A bargain basement 'Gone With the Wind'

"Psychologically and politically dangerous" is the way the newly formed Black Anti-Defamation Coalition refers to NBC's new miniseries about the pre-and post-Civil War South: "Beulah Land" (NBC, Tuesday, 8-10 p.m.; Wednesday and Thursday, 9-11 p.m.; check local listings).

"Simplistic and exploitative" are two even more apt words that might have been substituted.

"Beulah Land," based on two novels by Lonnie Coleman, is bargain-basement "Gone With the Wind." While obviously meant as nothing more than pure escapist entertainment, the sad fact is that in its lustful money- hungry craving for big audience numbers, it somehow manages to demean the recent memories of such fine, carefully considered, serious TV programs as "Roots I and II" and the "Autobiography of Miss Jane Pittman," which handled similar material with perception and sensitivity.

Just about every cotton-pickin' cliche gets a thorough workout in this six-hour you-all yawner adapted by Jacques Meunier, directed by Virgil Vogel and Harry Falk. The 45 years, from 1827 through 1872, are condensed into six long hours in which the viewer must keep track of the family saga of the Kendricks, the Davises, the Corleys, and all their husbands, wives, various-hued children, miscegenations, misanthropies, and philanthropies . . . all the while people keep mouthing dialogue like "Someday you gonna be the massa, boy, and I want you to start acting like the massa now," and "Missee, you gotta start trainin' up for to be a lady."

And those, folks, are the good lines.

"Beulah Land" was tastefully miscast with a coven of fine actors, all managing to give their worst performances ever, all struggling with a variety of Southern accents seemingly right out of the Yugoslav Actors' Studio.

The end of the civil War is signaled by the mass dropping of Southern accents by most members of the relieved troupe, among whom are numbered Lesley Ann Warren, Meredith Baxter Birney, Michael Sarrazin, Eddie Albert, Paul Rudd, Hope Lange, Dorian Harewood, Clarice Taylor, and innumerable others who should have known better.

All actors, black and white, take their roles seriously, and it is an intense six hours. That's one of the miniseries' main problems -- it treats what should have been a harmlessly assinine lark as if it were the Emancepation Proclamation.

although supposedly occuring in Georgia, the film was shot on location in Mississippi. But who's complaining -- at least there are gorgeous antebellum plantations and real cotton fields to distract you . . . when th dialogue doesn't get in your line of view.

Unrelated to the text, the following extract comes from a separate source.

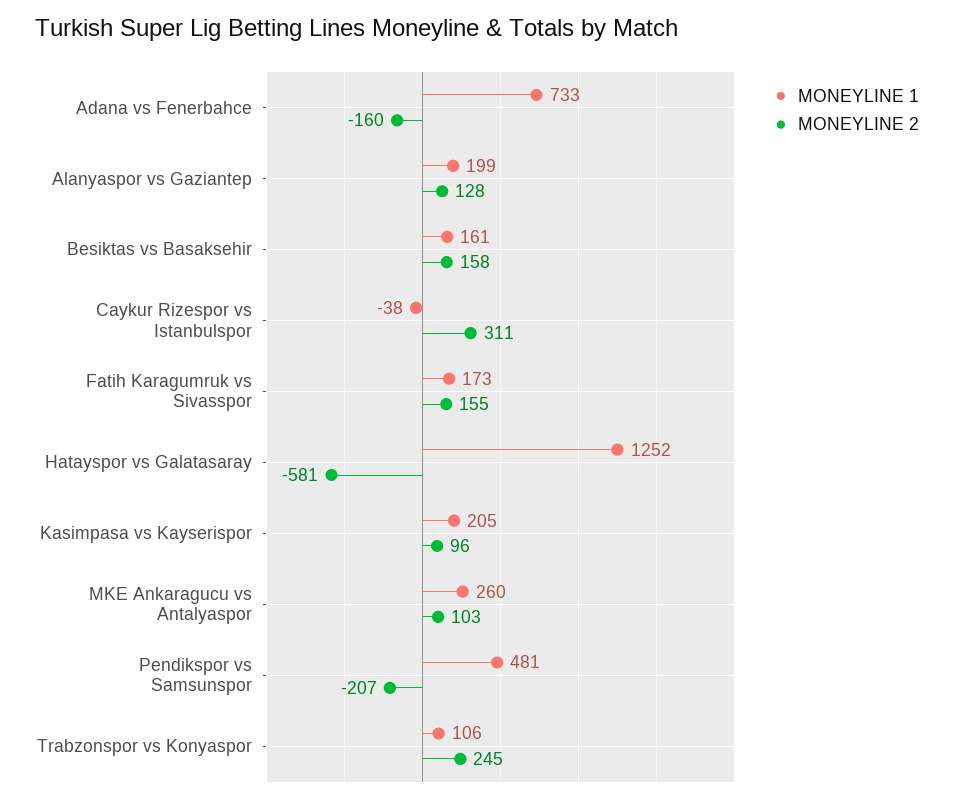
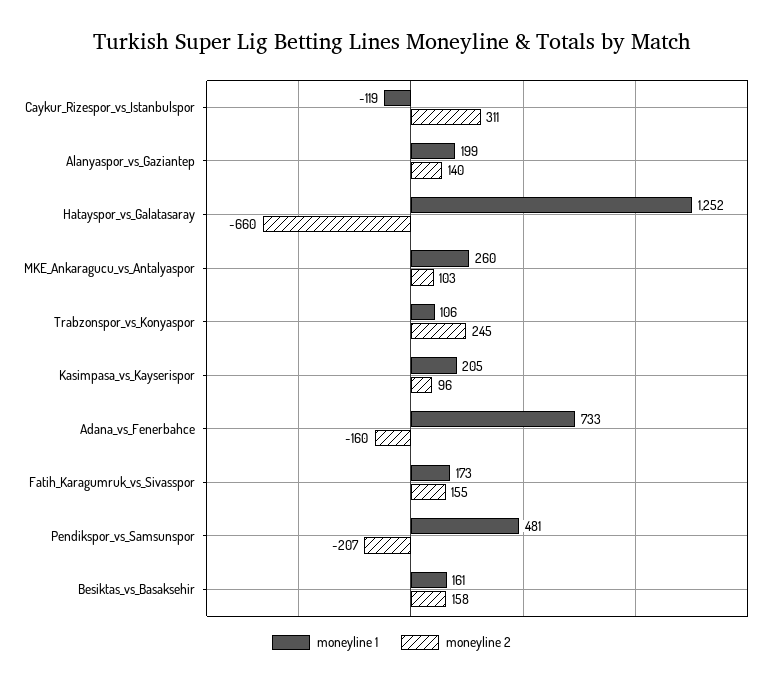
MONEYLINE 2, Alanyaspor vs Gaziantep: 128 -> 140
MONEYLINE 1, Caykur Rizespor vs Istanbulspor: -38 -> -119
MONEYLINE 2, Hatayspor vs Galatasaray: -581 -> -660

In an obvious gesture to protesting black groups, not all of the good guys are white -- many of the blacks are good guys, too. In fact mostm of them are, and perhaps a White Anti-Defamation League will also be formed before this airs to protect the reputations of reasonable Southern whites from cheap exploitation , too. but most of the blacks tend to be loyal to the "massas," almost ready to give up their newfound freedom to keep the li'l ol' plantation in Missee's delicate hands.

Most objectionable is the simplistic view that white liberals and their Northern white friends, together with well-educated blacks, can made a new South.

The trouble with "Beulah Land" is that it doesn't "know its place." Perhaps it was barely passable as a good old-fashioned summer print "read" about 10 years ago. But as an electronic mass entertainment (chances are it will be viewed by more than 50 million people) liable to insult or mislead Americans of all colors, it quite simply has no place in the television of the 1980s.